En comparaison, au Brésil et en Inde, pays classés émergents au vu de leurs prouesses macro-économiques (croissance du PIB, attrait des investissements étrangers et niveau atteint par les exportations), la part des impôts directs dans les recettes fiscales totales de ces pays est respectivement de 28,52%[5] et de 30,20%[6].
Ces progrès réalisés au Maroc en termes de recettes ont été accompagnés, qualitativement, surtout depuis le début de la décennie 2000, par des actions de modernisation de l’administration des impôts visant son adaptation aux mutations de son environnement économique, dont notamment :
- l’institution d’un système déclaratif synthétique basé sur la confiance autour de 4 impôts : la TVA, l’IS, l’IR et les droits d’enregistrement et timbre ;
- l’harmonisation des procédures administratives et fiscales ;
- la réorganisation administrative selon le type et la taille des contribuables : personne morale, personne physique ; professionnels, particuliers, grandes entreprises, TPME ;
- la formation des ressources humaines en management, communication, accueil et utilisation des nouvelles technologies ;
- le déploiement d’un système d’information moderne ;
- la mise en place des télés services (télé déclarations et télépaiements).

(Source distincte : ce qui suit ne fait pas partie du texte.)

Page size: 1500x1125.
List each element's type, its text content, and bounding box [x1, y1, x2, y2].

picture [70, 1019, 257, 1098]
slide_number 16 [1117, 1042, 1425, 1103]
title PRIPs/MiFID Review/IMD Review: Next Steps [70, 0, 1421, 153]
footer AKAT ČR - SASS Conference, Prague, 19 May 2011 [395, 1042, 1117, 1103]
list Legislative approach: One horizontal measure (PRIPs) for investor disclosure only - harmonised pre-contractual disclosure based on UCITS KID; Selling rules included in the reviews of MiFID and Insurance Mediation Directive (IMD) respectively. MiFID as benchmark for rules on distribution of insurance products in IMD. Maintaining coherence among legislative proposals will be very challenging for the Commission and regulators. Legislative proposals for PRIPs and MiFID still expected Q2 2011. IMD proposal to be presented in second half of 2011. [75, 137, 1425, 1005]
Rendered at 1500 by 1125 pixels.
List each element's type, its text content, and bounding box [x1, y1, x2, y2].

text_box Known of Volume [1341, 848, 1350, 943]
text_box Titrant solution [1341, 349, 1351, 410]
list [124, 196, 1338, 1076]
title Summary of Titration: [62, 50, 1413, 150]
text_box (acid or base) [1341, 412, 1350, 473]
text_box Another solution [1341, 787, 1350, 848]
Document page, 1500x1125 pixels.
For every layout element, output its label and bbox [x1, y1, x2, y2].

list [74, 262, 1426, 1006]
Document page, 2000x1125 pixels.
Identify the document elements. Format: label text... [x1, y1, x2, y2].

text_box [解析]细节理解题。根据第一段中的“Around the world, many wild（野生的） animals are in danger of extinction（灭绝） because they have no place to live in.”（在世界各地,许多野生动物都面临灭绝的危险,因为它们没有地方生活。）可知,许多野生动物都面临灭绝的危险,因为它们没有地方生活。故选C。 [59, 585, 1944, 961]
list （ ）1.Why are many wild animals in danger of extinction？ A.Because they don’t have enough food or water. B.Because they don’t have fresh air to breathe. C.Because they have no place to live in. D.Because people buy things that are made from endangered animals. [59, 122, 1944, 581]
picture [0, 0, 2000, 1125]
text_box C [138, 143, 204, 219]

Par conséquent et à la lumière de l’évolution de la structure des recettes fiscales au Maroc ainsi que des améliorations qualitatives réalisées en matière d’administration de l’impôt, je serai tenté d’avancer, surtout si les impôts directs consolident leur part, que le Maroc est en passe de franchir la quatrième phase décrite ci-haut pour transiter vers la cinquième. En somme, il serait « en cours d’émergence fiscale ».
Et pour avoir participé à maintes reprises à des congrès organisés par le CREDAF (Centre de Rencontre Des Administrations Fiscales) dans des pays européens ou africains, je peux affirmer que le système fiscal marocain devance de loin pas mal d’autres systèmes africains et ressemble davantage aux systèmes occidentaux modernes sans pour autant atteindre leur efficience ou leur niveau de civisme. Pour y arriver, beaucoup d’efforts et de progrès restent à réaliser, notamment dans les domaines de :
- la consolidation des recettes par la transparence et le contrôle ;
- l’élargissement de l’assiette par la lutte contre le secteur informel ;
- la poursuite de la simplification des procédures administratives et fiscales ;
- l’investissement dans la formation et la pédagogie civique.
[1] Statistiques du Trésor marocain.
[2] Taux quelque peu majoré par rapport à la norme, vu des recettes exceptionnelles en 2014 dues au contrôle (10 milliards DH) et à des opérations de fusions.
[3] Statistiques des recettes publiques 1965-2014, OCDE.
[4] Dans certains pays (Canada, USA, Danemark, Norvège, Suisse, Australie et Nouvelle Zélande), ce pourcentage se situe entre 40 et 50%.
[5] Statistiques de l’OCDE, iLabrary.
[6] Indian public finance statistics.